| Given information |
────────

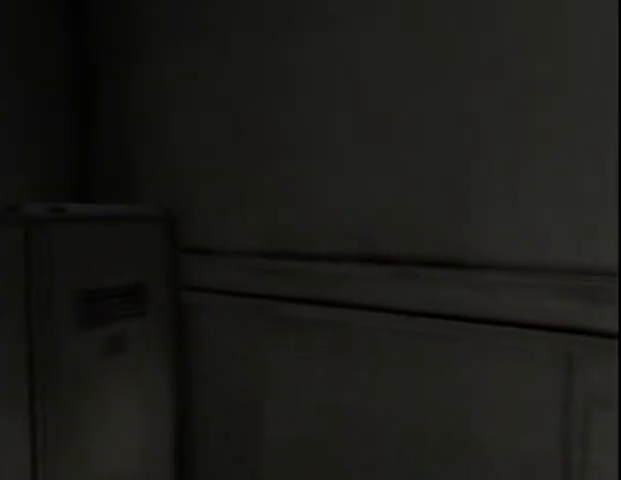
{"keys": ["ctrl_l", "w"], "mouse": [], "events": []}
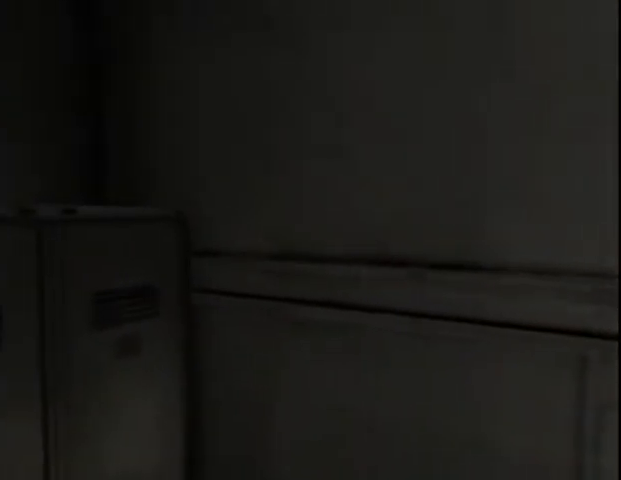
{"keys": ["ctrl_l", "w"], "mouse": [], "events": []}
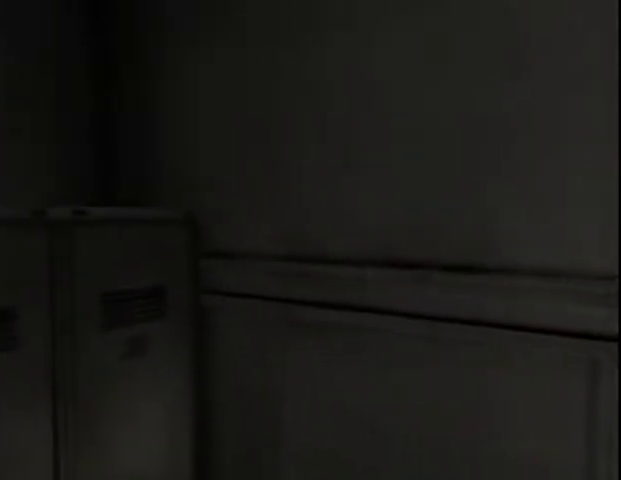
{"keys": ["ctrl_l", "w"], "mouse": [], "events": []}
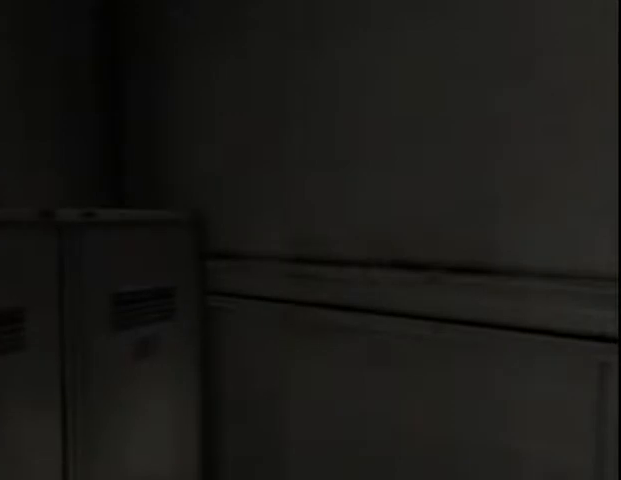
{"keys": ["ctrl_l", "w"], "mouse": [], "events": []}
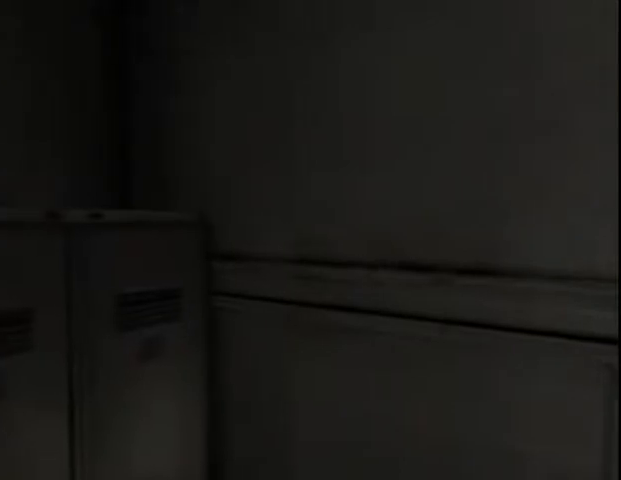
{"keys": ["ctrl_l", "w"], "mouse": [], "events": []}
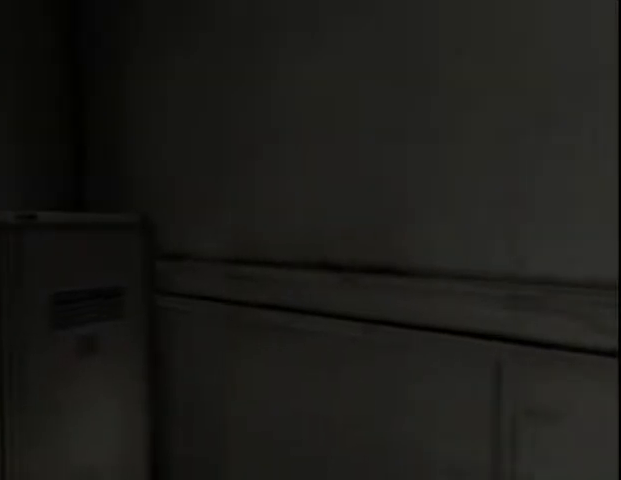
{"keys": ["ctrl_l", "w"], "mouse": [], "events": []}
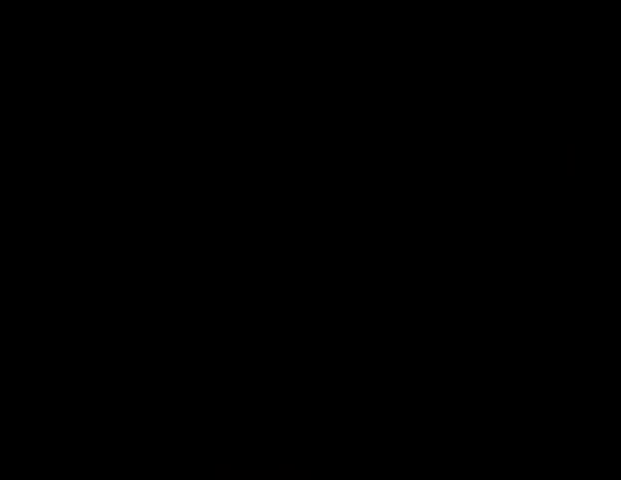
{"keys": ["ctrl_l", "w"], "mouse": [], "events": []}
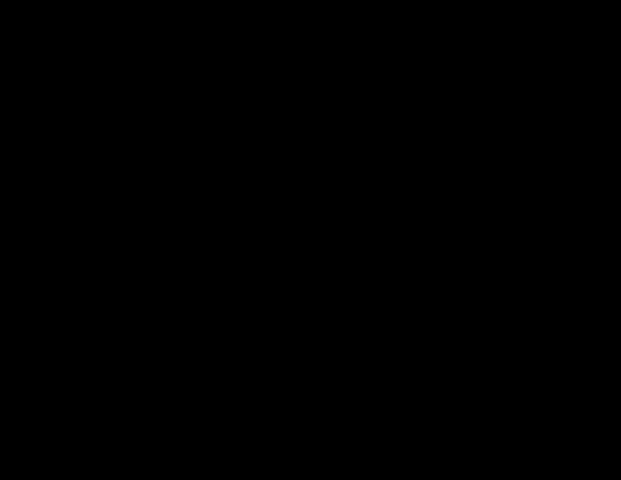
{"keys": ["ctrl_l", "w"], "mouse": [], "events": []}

────────

| Task statement |
Every line of the material should be repeated precisely; pictures are to be excluded.

| The answer |
{"keys": ["ctrl_l", "w"], "mouse": [], "events": []}
{"keys": ["ctrl_l", "w"], "mouse": [], "events": []}
{"keys": ["ctrl_l", "w"], "mouse": [], "events": []}
{"keys": ["ctrl_l", "w"], "mouse": [], "events": []}
{"keys": ["ctrl_l", "w"], "mouse": [], "events": []}
{"keys": ["ctrl_l", "w"], "mouse": [], "events": []}
{"keys": ["ctrl_l", "w"], "mouse": [], "events": []}
{"keys": ["ctrl_l", "w"], "mouse": [], "events": []}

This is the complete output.